I really hope you’d give this a try. Let me know what you think!
These blueberry swirl cheesecake bars are:
- a must try if you’re a cheesecake lover, no excuse!
- super creamy, luscious with coconuty lemony base and sweet tangy blueberry coulis
- is actually very easy to make, with just typical ingredients
- perfect for gatherings and when you want to wow your guests
- come on, they’re just SUPER DELICIOUS!
Looking For More Blueberry Recipes?
- Blueberry crumb bars
- Healthy blueberry oatmeal muffins
- Blueberry pancake bread
- Lemon bars with blueberry
- Blueberry lemon cake
Watch how to make blueberry swirl cheesecake bars here:
Blueberry Swirl Cheesecake Bars
The Blueberry Coulis
- 1 cup blueberry (150 g)
- 1/4 cup sugar (50 g)
- 2 tbsp lemon juice
- 1 1/2 cup digestive biscuits crumbs (150 g)
- 3/4 cup unsweetened desiccated coconut (60 g)
- zest of 1 lemon
- 1/3 cup unsalted butter (80 g), melted
The Cheesecake Filling
- 16 oz full fat cream cheese (450 g), room temperature
- 1 1/4 cup sour cream (285 g), room temperature
- 1 cup sugar (200 g)
- 3 tbsp all purpose flour (24 g)
- 1 1/2 tbsp lemon juice
- 1 tsp vanilla extract
- 3 large eggs , room temperature
The Blueberry Coulis
- Add all of the ingredients into a pan and bring it to a simmer on medium heat. Continue simmering for 5 minutes of until the blueberries start to break down and the sauce thickens. Using a spatula, mash them into fine texture.
- Heat off, pour coulis into a bowl and set aside to cool completely before using.
- Mix everything well and pour the mixture into a 9 inch (23 cm) square pan that has been buttered and lined with a parchment paper. Place in the freezer for 30 minutes.
The Cheesecake Filling
- Put cream cheese into another bowl and using a hand held mixer, whisk just until it gets creamy. Now add in sour cream, sugar, all purpose flour, lemon juice, vanilla extract and mix everything well. Set aside.
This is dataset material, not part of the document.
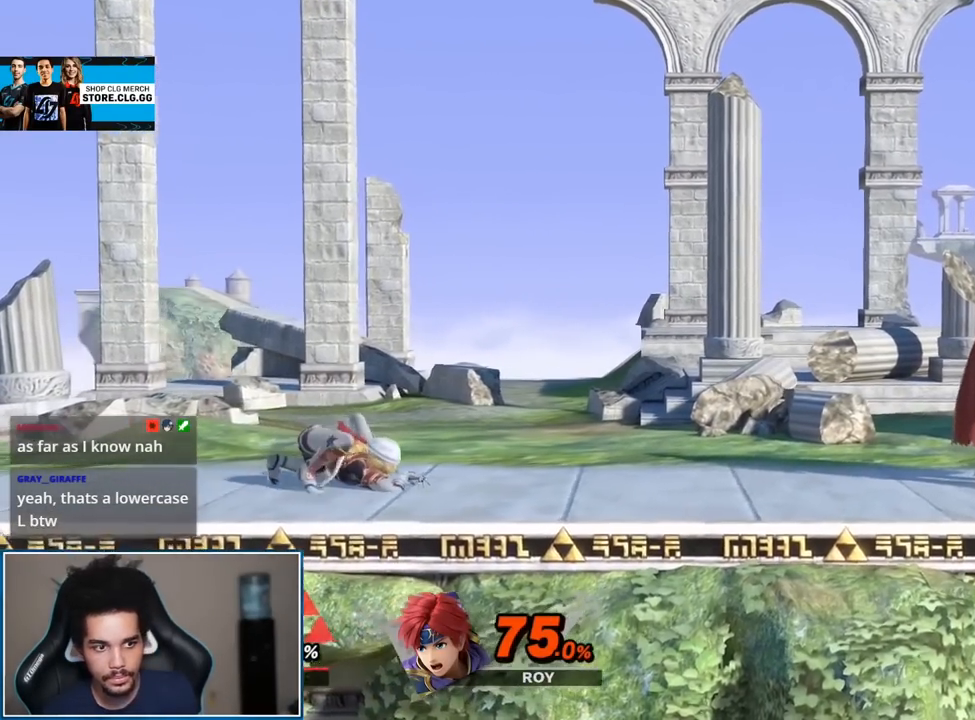
{"buttons": [], "left_stick": "center", "right_stick": "center"}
- Break the eggs into a different bowl and lightly whisk them. Pour the eggs into the cream cheese mixture and using a spatula, fold and mix everything together. Pour the mixture into our prepared pan and spread evenly using an offset spatula.
- Now spoon the blueberry coulis randomly on top. Make swirls and then gently shake the pan to even out the top surface.
- Bake in a preheated oven (no fan) at 285ºF (140ºC) for 55 minutes or until the surrounding has set but the center still wiggle when you gently shake the pan. Remove from the oven and cool completely. Then chill in the fridge for min 8 hours before slicing and serving. Enjoy!
- Note: please refer to my tips above on how to prevent the cheesecake from cracking.